Welding distortion generated uncertainties in the vibrational behavior of a ladder-like structure
Time: 12:40 pm
Author: David Sipos
Abstract ID: 2844
Recent developments in acoustic simulation methods allowed engineers to assess the vibroacoustic behavior of various type of structures within a virtual environment, thus allowing the replacement of prototype-based development with simulations. However, there are some factors, that cannot be considered in simulations in advance. In the present study, the effect of the distortions generated due to welding on a ladder-like structure equipped with flat plates was investigated. The measured acceleration frequency response functions were compared to finite element simulation results. The measured responses differed significantly from the simulation, even in the low frequency range, where the global modes were not expected to be altered or vanished. Investigation of the simulated results revealed that the additional modes were related to the vibration of the plates, which were assumed to be flat, instead of considering the warping caused by the welding process. After measuring the approximate deformation of the plates, an updated simulation model was made, introducing an approximate curvature in them. The results obtained with the updated simulation model performed much better in the low frequency range as well as in the third octave-averaged frequency bands up 1200 Hz. The sensitivity of the warping was also systematically evaluated.

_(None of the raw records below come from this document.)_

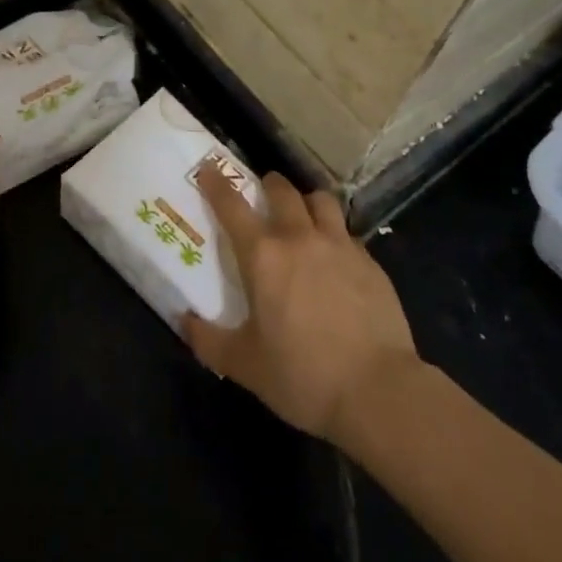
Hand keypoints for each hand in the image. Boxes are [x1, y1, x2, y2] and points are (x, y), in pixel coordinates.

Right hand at [184, 167, 419, 446]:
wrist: (378, 392)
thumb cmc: (302, 376)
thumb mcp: (245, 365)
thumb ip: (208, 340)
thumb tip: (184, 321)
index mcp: (263, 256)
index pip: (232, 206)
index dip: (216, 184)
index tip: (208, 170)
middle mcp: (300, 238)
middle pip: (282, 191)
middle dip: (268, 185)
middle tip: (262, 193)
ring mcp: (340, 246)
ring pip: (320, 200)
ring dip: (305, 200)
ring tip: (302, 214)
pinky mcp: (370, 263)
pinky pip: (347, 232)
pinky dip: (335, 233)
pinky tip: (335, 257)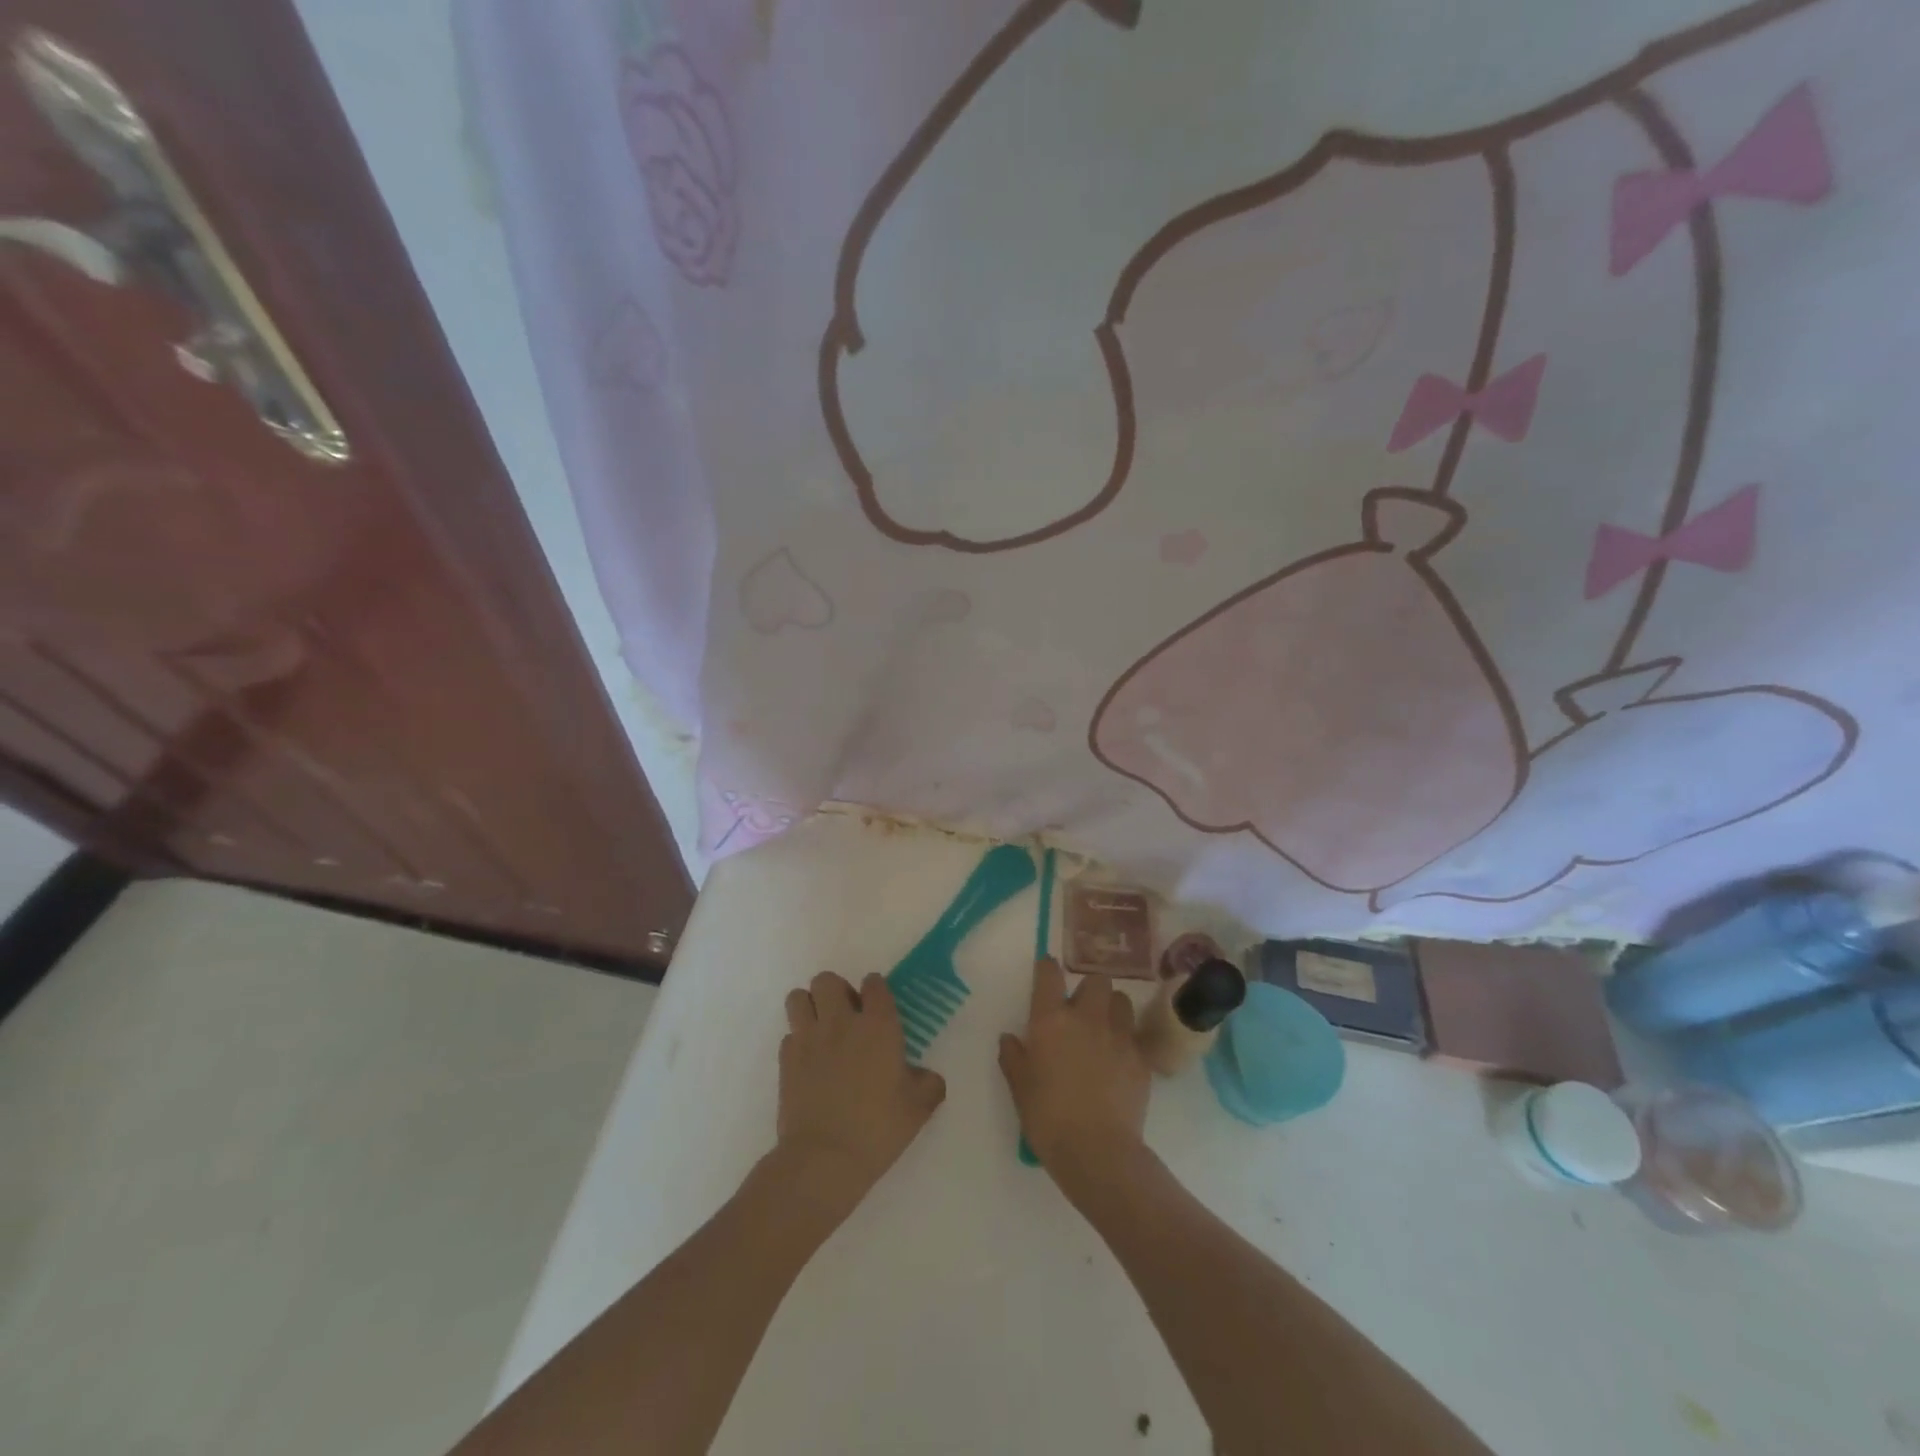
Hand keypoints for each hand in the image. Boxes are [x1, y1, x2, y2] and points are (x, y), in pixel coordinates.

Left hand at [776, 972, 946, 1223]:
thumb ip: (928, 1084)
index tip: (878, 1005)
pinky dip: (798, 1041)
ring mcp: (808, 1038)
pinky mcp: (785, 1060)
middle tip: (846, 1016)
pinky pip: (789, 1034)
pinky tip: (808, 1062)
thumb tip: (928, 1077)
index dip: (876, 990)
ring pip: (798, 998)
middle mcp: (841, 1021)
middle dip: (836, 991)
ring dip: (809, 1007)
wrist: (824, 1159)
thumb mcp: (918, 1108)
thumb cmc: (878, 1128)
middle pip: (827, 980)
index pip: (874, 984)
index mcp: (878, 1025)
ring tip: (821, 1030)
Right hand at [999, 958, 1150, 1197]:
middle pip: (1097, 980)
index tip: (1046, 970)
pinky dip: (1127, 1042)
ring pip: (1122, 1001)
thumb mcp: (1019, 1088)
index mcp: (1051, 1020)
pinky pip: (1135, 1036)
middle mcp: (1087, 1018)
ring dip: (1112, 1009)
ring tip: (1105, 1030)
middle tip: (1081, 1010)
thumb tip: (1010, 1037)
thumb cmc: (1048, 1117)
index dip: (1047, 968)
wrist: (1097, 1151)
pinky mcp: (1141, 1058)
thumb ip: (1013, 1057)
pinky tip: (1119, 1062)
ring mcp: (1118, 1036)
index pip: (1050, 974)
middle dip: (1090, 989)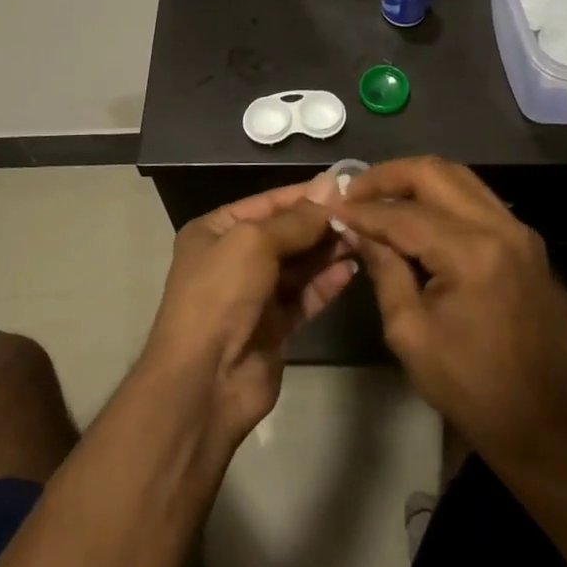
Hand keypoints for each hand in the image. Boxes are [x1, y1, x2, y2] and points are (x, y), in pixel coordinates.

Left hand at [143, 177, 358, 450]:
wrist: (203, 380)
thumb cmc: (220, 294)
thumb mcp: (253, 242)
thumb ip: (295, 220)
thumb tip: (330, 189)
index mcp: (215, 231)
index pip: (267, 203)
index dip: (305, 194)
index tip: (345, 186)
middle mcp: (233, 259)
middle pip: (286, 234)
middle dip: (320, 224)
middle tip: (362, 215)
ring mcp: (254, 295)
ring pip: (299, 265)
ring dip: (328, 252)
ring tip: (362, 238)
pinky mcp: (274, 327)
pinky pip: (305, 297)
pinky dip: (326, 283)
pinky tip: (351, 270)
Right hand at [335, 158, 566, 471]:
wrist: (562, 431)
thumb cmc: (479, 393)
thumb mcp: (414, 336)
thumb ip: (385, 271)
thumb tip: (358, 232)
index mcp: (471, 251)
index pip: (403, 213)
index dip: (361, 210)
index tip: (330, 209)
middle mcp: (500, 226)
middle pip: (435, 173)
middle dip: (388, 176)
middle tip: (354, 192)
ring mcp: (521, 233)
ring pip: (462, 179)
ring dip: (418, 182)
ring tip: (382, 200)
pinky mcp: (531, 246)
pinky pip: (480, 203)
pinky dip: (445, 200)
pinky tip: (421, 220)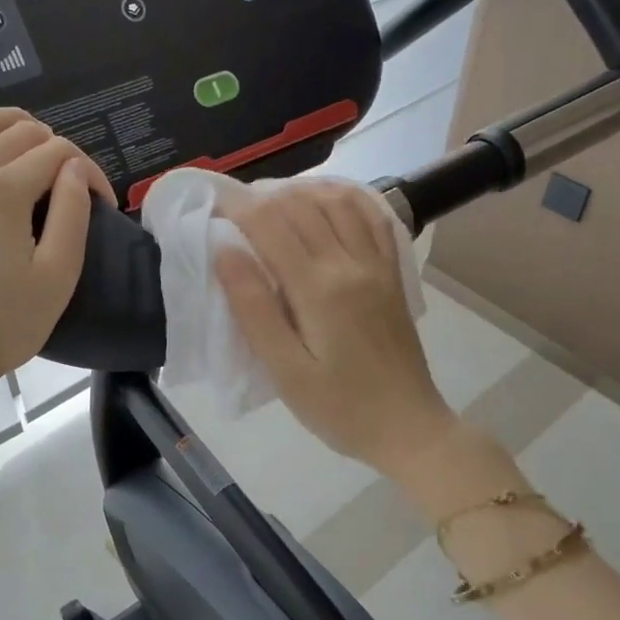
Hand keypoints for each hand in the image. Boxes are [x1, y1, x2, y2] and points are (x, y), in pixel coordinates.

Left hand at [0, 96, 113, 410]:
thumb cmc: (4, 325)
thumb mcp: (57, 276)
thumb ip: (73, 214)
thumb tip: (74, 170)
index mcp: (4, 193)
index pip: (58, 156)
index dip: (89, 173)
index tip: (104, 205)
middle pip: (18, 135)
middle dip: (55, 149)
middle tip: (72, 184)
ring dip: (8, 122)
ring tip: (33, 133)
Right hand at [217, 182, 460, 479]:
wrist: (409, 428)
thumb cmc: (339, 409)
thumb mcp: (286, 371)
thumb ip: (254, 309)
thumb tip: (225, 251)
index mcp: (318, 288)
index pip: (270, 224)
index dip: (236, 205)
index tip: (211, 201)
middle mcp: (350, 263)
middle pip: (301, 205)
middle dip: (262, 195)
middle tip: (233, 205)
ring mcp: (377, 264)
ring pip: (337, 201)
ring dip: (301, 190)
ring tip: (272, 199)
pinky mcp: (393, 272)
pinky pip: (372, 216)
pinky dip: (345, 197)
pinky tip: (326, 200)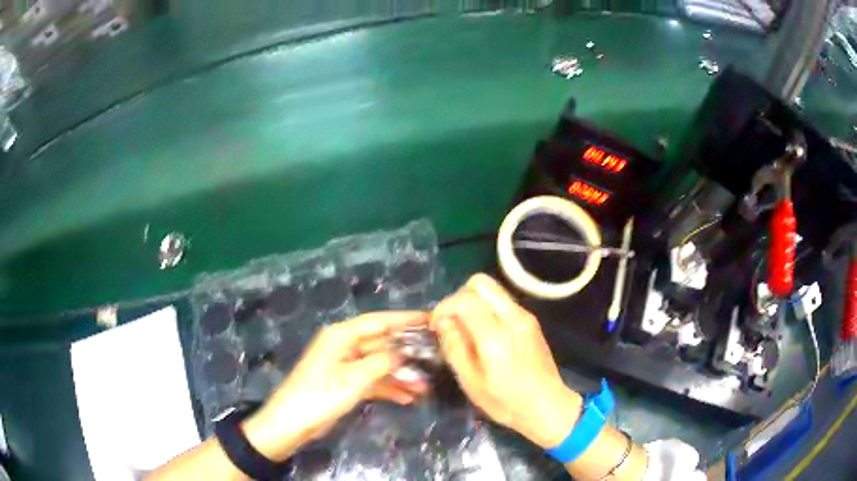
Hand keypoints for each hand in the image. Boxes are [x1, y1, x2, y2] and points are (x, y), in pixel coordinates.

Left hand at [242, 312, 428, 460]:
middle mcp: (344, 346)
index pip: (378, 321)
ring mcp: (345, 365)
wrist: (292, 423)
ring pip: (379, 365)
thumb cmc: (320, 395)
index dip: (404, 320)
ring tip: (425, 387)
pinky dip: (388, 388)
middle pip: (381, 344)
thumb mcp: (354, 378)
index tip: (430, 319)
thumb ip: (382, 362)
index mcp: (341, 336)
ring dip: (400, 375)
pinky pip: (372, 380)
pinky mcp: (345, 383)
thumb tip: (404, 352)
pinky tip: (407, 398)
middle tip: (434, 359)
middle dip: (406, 355)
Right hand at [431, 274, 581, 448]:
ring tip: (466, 328)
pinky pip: (503, 301)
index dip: (444, 307)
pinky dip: (488, 308)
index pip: (465, 300)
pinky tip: (485, 334)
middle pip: (480, 282)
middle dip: (459, 296)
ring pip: (493, 289)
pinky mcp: (531, 321)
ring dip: (474, 301)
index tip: (436, 326)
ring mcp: (525, 317)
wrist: (548, 406)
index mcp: (496, 336)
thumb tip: (443, 322)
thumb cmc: (506, 401)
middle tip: (452, 321)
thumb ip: (455, 347)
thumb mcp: (471, 382)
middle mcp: (513, 318)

Variance Quantification of Different Additive Manufacturing Processes for Acoustic Meta Materials
Time: 1:20 pm
Author: Manuel Bopp
Abstract ID: 2211
Many concepts for acoustic meta materials rely on additive manufacturing techniques. Depending on the production process and material of choice, different levels of precision and repeatability can be achieved. In addition, different materials have different mechanical properties, many of which are frequency dependent and cannot easily be measured directly. In this contribution the authors have designed different resonator elements, which have been manufactured utilizing Fused Filament Fabrication with ABSplus and PLA, as well as PolyJet Fabrication with VeroWhitePlus. All structures are computed in FEA to obtain the calculated Eigenfrequencies and mode shapes, with the respective literature values for each material. Furthermore, the dynamic behavior of multiple instances of each structure is measured utilizing a 3D-Laser-Scanning Vibrometer under shaker excitation, to obtain the actual Eigenfrequencies and mode shapes. The results are then analyzed in regards to variance between different print instances, and in regards to accordance between measured and calculated results. Based on previous work and this analysis the parameters of the FEA models are updated to improve the result quality.